As the narrator tells us, the Check Your Luck Agency is a business that could only exist in Asia. Its agents investigate what’s causing clients’ bad or good luck.
Structurally, the novel is more like two stories instead of a whole. Early on, Ursula Formosa investigates a house that the client believes is haunted by her dead husband. In the latter, Ursula joins a television production about hauntings, whilst coming to terms with being able to see and communicate with ghosts.
And the structure is the book’s major problem. It would’ve worked better separated into two stories. As it is, they’re presented as one – though the investigations don’t intertwine. Also, there are back-stories presented as scenes, but they don’t connect with the storyline – see Deepak’s origin (to the agency) story. There are also unnecessary scenes wherein Ursula eats by herself. She goes off on tangents, too.
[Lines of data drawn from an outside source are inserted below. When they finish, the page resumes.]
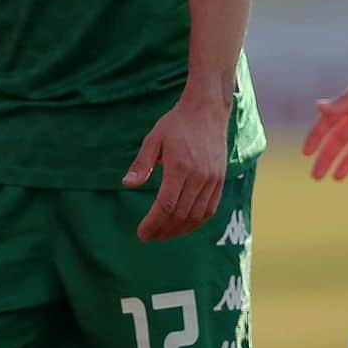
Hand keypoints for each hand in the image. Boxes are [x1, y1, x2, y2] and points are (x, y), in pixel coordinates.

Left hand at [122, 97, 229, 241]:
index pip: (166, 205)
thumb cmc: (176, 124)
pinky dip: (195, 223)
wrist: (207, 111)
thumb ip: (141, 164)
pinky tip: (182, 226)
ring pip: (196, 216)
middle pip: (180, 215)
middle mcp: (199, 176)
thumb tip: (127, 185)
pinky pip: (209, 210)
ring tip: (162, 235)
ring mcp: (212, 180)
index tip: (142, 233)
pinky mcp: (220, 181)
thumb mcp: (153, 139)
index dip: (153, 223)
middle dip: (163, 230)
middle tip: (148, 237)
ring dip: (178, 231)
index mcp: (179, 166)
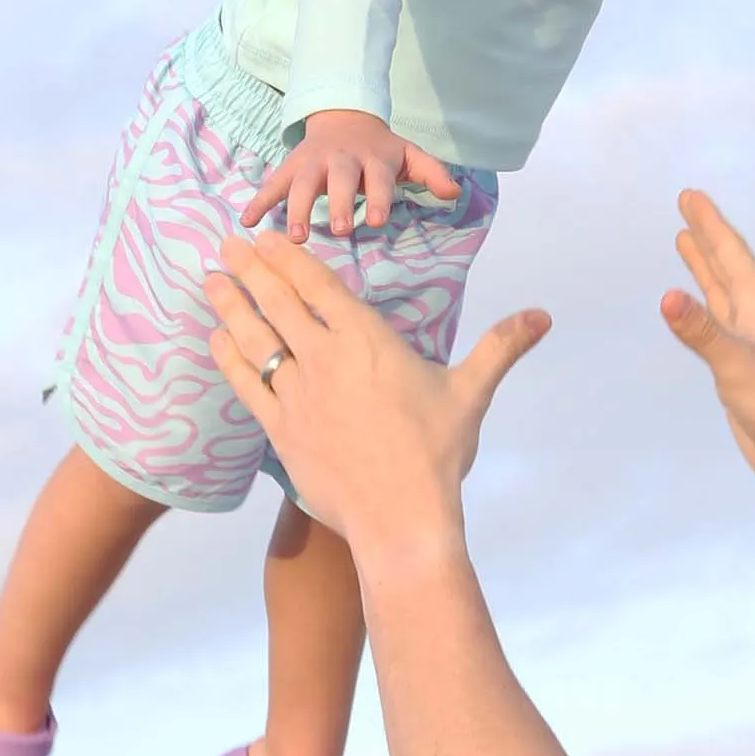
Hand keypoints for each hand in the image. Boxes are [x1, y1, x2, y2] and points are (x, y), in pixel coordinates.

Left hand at [204, 231, 550, 545]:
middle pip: (279, 303)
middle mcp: (325, 359)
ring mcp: (298, 394)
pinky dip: (229, 358)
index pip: (320, 287)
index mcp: (367, 341)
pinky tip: (217, 339)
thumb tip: (543, 315)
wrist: (400, 519)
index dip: (290, 258)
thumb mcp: (471, 392)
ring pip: (255, 338)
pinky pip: (247, 385)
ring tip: (211, 280)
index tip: (267, 236)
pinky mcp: (282, 430)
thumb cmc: (438, 453)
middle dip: (251, 269)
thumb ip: (501, 346)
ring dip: (231, 305)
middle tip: (227, 243)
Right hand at [241, 109, 462, 240]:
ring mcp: (312, 161)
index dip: (377, 196)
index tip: (377, 220)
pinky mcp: (290, 166)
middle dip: (339, 202)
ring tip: (296, 236)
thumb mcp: (409, 155)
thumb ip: (431, 173)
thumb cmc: (379, 148)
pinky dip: (259, 200)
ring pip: (302, 182)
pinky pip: (272, 183)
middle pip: (339, 179)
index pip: (377, 177)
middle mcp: (341, 159)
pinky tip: (248, 221)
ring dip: (298, 207)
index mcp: (372, 158)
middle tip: (341, 229)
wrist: (344, 118)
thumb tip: (454, 192)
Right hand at [660, 189, 754, 498]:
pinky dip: (704, 303)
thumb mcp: (737, 368)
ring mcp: (751, 341)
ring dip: (705, 265)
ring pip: (722, 290)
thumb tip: (667, 297)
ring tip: (688, 241)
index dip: (710, 223)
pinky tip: (698, 304)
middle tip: (688, 204)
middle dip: (707, 234)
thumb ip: (702, 333)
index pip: (731, 253)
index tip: (690, 195)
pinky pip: (719, 320)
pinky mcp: (743, 366)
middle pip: (727, 264)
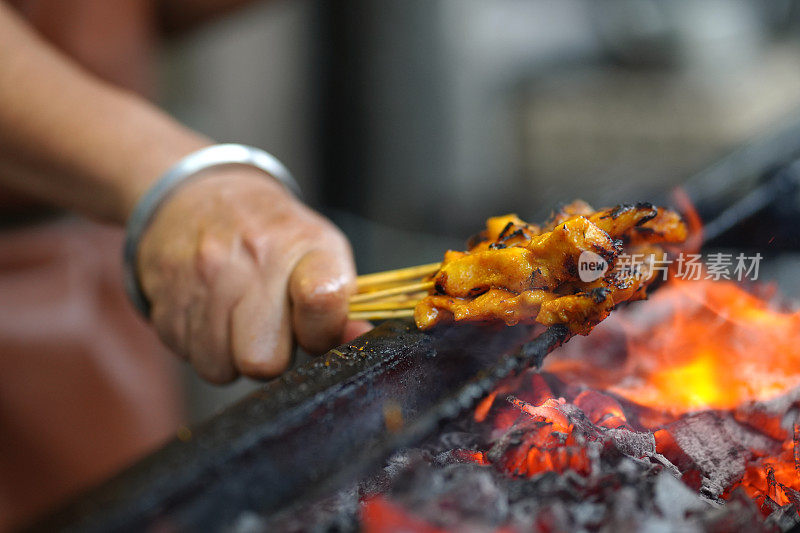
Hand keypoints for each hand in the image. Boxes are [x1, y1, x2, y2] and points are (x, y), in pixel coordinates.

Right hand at [137, 168, 369, 382]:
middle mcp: (251, 258)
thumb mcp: (319, 250)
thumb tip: (362, 336)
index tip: (313, 324)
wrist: (195, 195)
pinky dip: (202, 345)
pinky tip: (210, 313)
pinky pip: (189, 356)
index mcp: (301, 245)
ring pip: (221, 368)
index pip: (322, 301)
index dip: (321, 330)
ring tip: (239, 318)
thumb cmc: (269, 233)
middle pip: (264, 361)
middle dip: (270, 356)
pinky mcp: (164, 299)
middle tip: (271, 328)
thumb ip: (343, 301)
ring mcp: (202, 279)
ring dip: (232, 354)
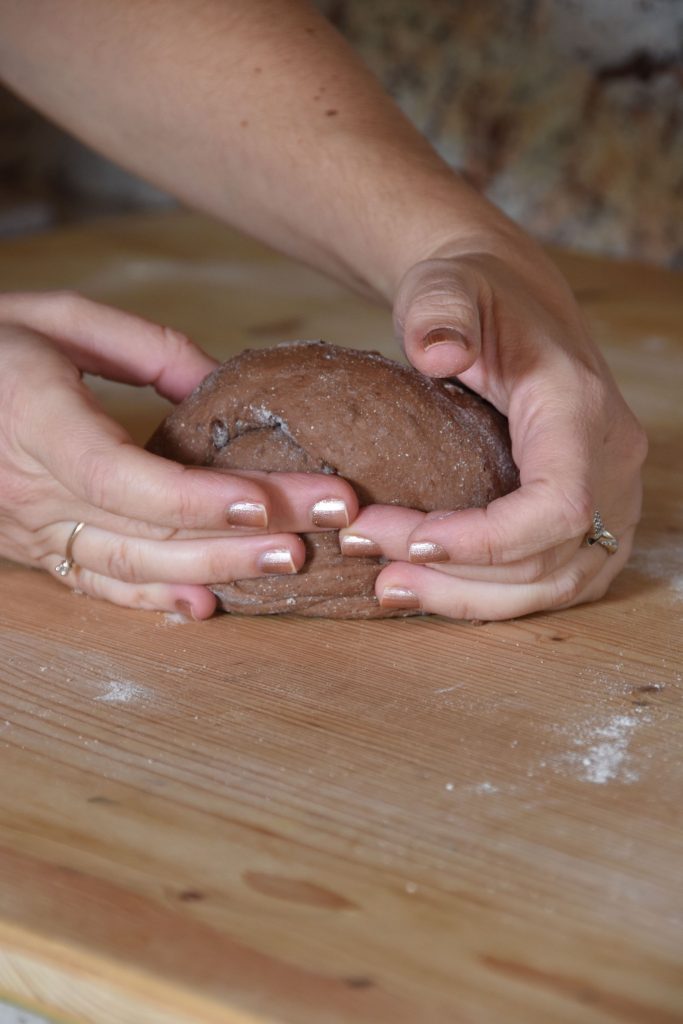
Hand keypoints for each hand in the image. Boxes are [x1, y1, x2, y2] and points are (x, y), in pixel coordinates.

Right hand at [0, 292, 356, 617]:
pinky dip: (155, 600)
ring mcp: (33, 530)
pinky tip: (209, 604)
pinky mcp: (38, 549)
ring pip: (132, 566)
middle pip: (148, 529)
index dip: (197, 497)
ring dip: (215, 569)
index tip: (266, 500)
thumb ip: (143, 347)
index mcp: (35, 421)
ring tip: (289, 561)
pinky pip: (99, 585)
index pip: (123, 477)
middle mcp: (32, 490)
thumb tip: (219, 383)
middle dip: (241, 533)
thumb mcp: (57, 319)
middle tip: (323, 525)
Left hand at [341, 232, 646, 619]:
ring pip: (556, 584)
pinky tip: (432, 585)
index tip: (413, 539)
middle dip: (456, 573)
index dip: (490, 541)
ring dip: (470, 597)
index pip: (559, 504)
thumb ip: (439, 311)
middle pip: (551, 558)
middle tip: (369, 555)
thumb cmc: (474, 297)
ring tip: (389, 585)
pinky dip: (493, 595)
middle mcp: (611, 459)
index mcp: (580, 409)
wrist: (506, 304)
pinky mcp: (594, 518)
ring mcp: (612, 496)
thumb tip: (438, 349)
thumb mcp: (445, 287)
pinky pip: (555, 581)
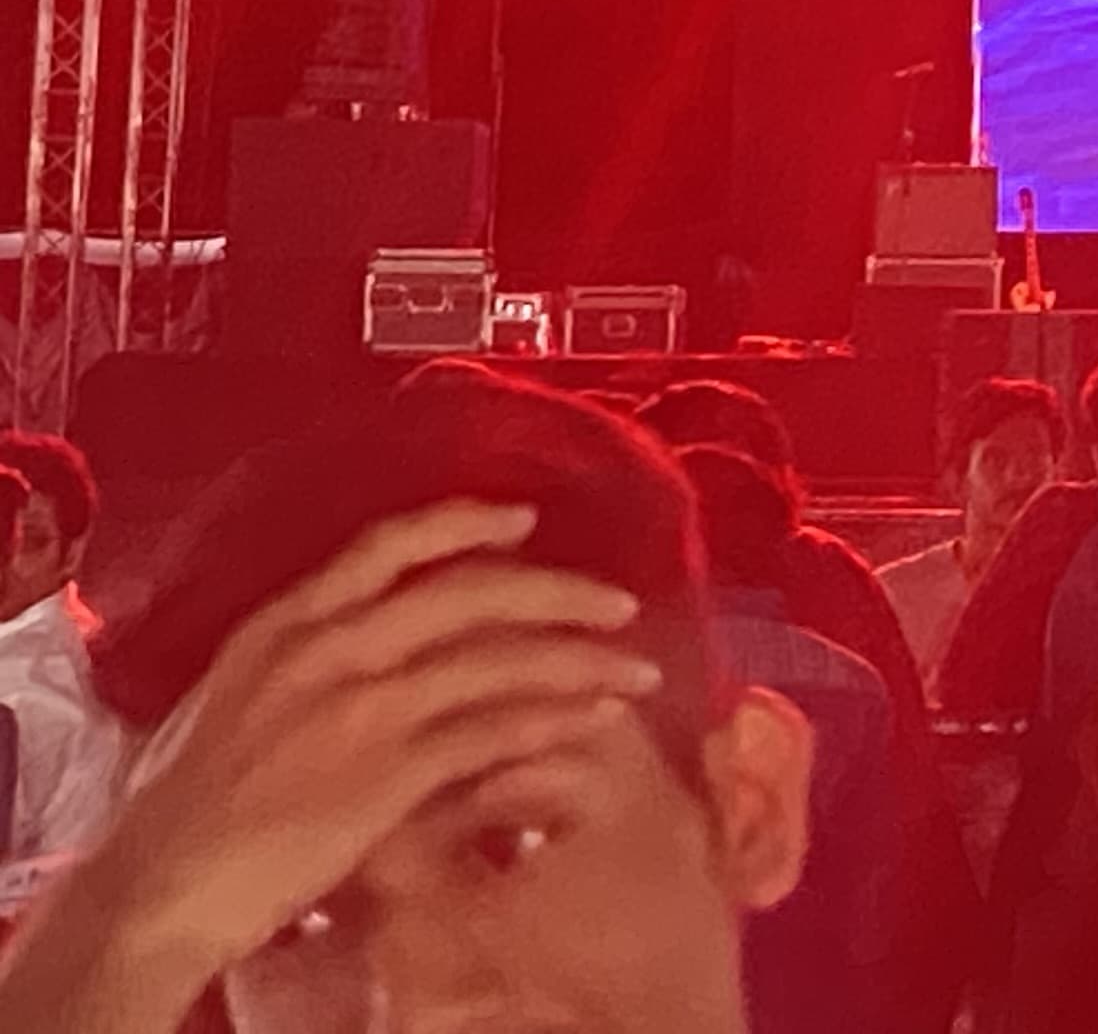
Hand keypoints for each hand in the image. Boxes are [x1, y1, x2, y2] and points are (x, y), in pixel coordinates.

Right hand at [0, 502, 658, 1033]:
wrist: (151, 891)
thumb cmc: (179, 812)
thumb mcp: (229, 701)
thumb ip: (303, 661)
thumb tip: (366, 639)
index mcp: (281, 625)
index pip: (387, 545)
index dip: (466, 523)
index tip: (524, 518)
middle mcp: (327, 649)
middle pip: (470, 592)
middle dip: (559, 592)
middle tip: (619, 602)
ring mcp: (361, 708)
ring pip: (500, 659)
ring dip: (581, 661)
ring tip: (634, 671)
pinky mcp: (387, 773)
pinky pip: (494, 730)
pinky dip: (554, 720)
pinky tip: (592, 720)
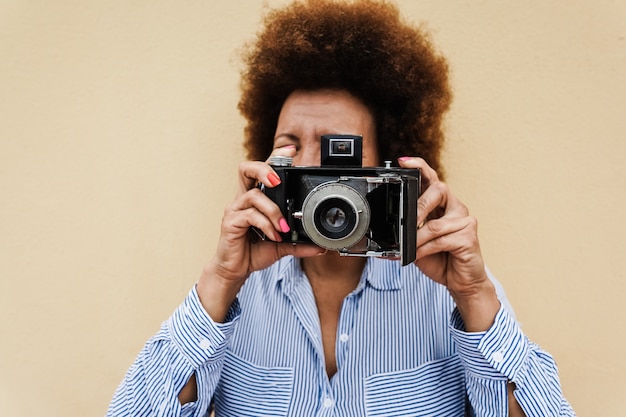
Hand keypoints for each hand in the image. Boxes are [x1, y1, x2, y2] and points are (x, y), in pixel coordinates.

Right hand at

All that said, Ursula’s voice is likeable, but the novel’s highlight is clearly the setting. I’ve never been to any Asian country, but I could imagine Singapore and Malaysia quite easily, thanks to the author’s helpful descriptions. I’d love to read more set in the cities.
An alternative to Nury Vittachi’s The Feng Shui Detective and Alexander McCall Smith’s The Number One Ladies’ Detective Agency, Cara d’Bastian’s The Check Your Luck Agency is a cosy mystery that’s the first in a series. Return of the Hantu is coming soon.